The court next questioned Ali Hakan Altınay, who was the President of the Board of Directors of Açık Toplum Vakfı (Open Society Foundation) from 2011 to February 2013, about the structure of the foundation.

The presiding judge then questioned Mine Özerden about the gas masks they allegedly provided to the protestors.

Addressing the court next, Can Atalay pointed out that a new panel to be appointed to the case was unlawful. Asserting that the Taksim Solidarity Platform had filed and won a lawsuit against the demolition of Gezi Park, Atalay said they went to the park to stop the illegal construction, which had begun in spite of an administrative court ruling that ordered the suspension of the construction. “We objected to the illegal construction on 28 March 2013. On 31 May, people objected to the unlawfulness committed and came to the park,” he said.

The afternoon session resumed with the interrogation of Tayfun Kahraman. When asked about his numerous posts on social media allegedly calling people to join in the demonstrations, Kahraman said that he had mostly retweeted Twitter posts by Taksim Solidarity. Concerning his phone conversation with journalist Aslı Aydıntaşbaş, Kahraman said that he had just voiced his personal opinion to someone who had contacted him as a journalist.

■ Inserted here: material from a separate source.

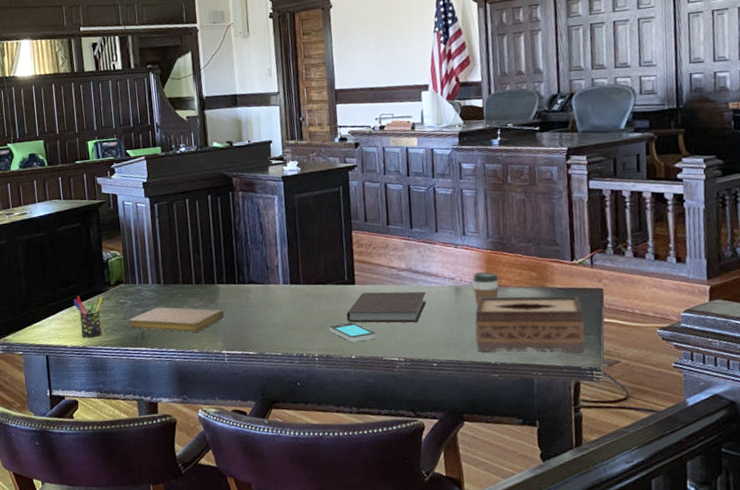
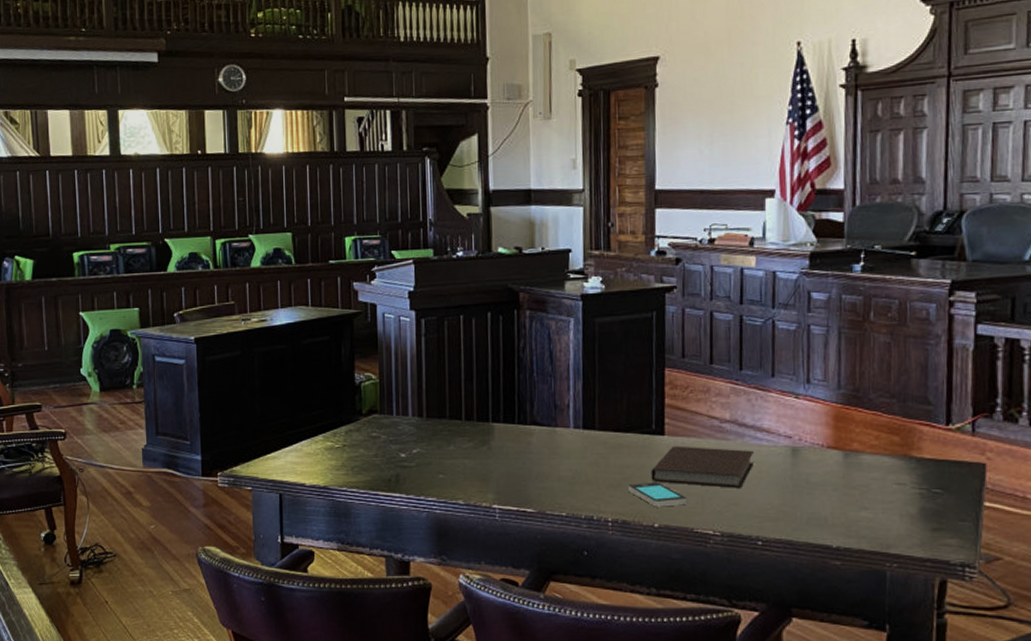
pen holder: present [73,295,103,338] -> none [315,424,352,476]
notebook: present [129,307,224,332] -> none [382,445,498,479]
coffee cup: present [472,272,499,307] -> none [815,431,849,474]
tissue box: present [474,296,585,353] -> none [814,462,958,544]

Kahraman explained that he represented the Chamber of City Planners in the Taksim Solidarity Platform and was issuing press statements. When the presiding judge asked about the vandalism that occurred during Gezi, Kahraman said that the police brutality was as wrong as the destruction defined as vandalism.

Yiğit Aksakoğlu, who was released from pre-trial detention at the end of the first hearing, was questioned over the claims in the indictment. He told the court that all the evidence against him in the indictment was gathered after Gezi came to an end. 

The court then questioned undetained defendant Yiğit Ali Ekmekçi about a phone call cited in the indictment that he had with Kavala on an alleged attempt to call for embargoing imports of tear gas to Turkey.

The court lastly questioned Çiğdem Mater about an alleged film about Gezi. Mater explained to the court that they intended to make a film about the Gezi Park protests using footage from the demonstrations but that the film never got made due to financial difficulties.

After the completion of the interrogation of the defendants, defense lawyers addressed the court, asserting that the recordings of their clients’ phone conversations were obtained illegally. Kavala’s lawyers also asserted that aşş the defendants in the case faced similar allegations but Kavala was the only jailed defendant in the case and asked the court to release him pending trial.

The prosecutor requested the court to wait for the execution of the arrest warrants against the six defendants at large, the witnesses to be forcibly brought to the next hearing, and the continuation of Kavala’s detention.

In its interim ruling, the court ruled to wait for the arrest warrants against the six defendants at large to be executed, to issue an arrest warrant against defendant İnanç Ekmekçi and for the three witnesses of the prosecution to be heard at the next hearing. Citing the type and nature of the alleged offense, the evidence against him and flight risk, the court ordered the continuation of Kavala’s detention and adjourned the trial until 24-25 December 2019.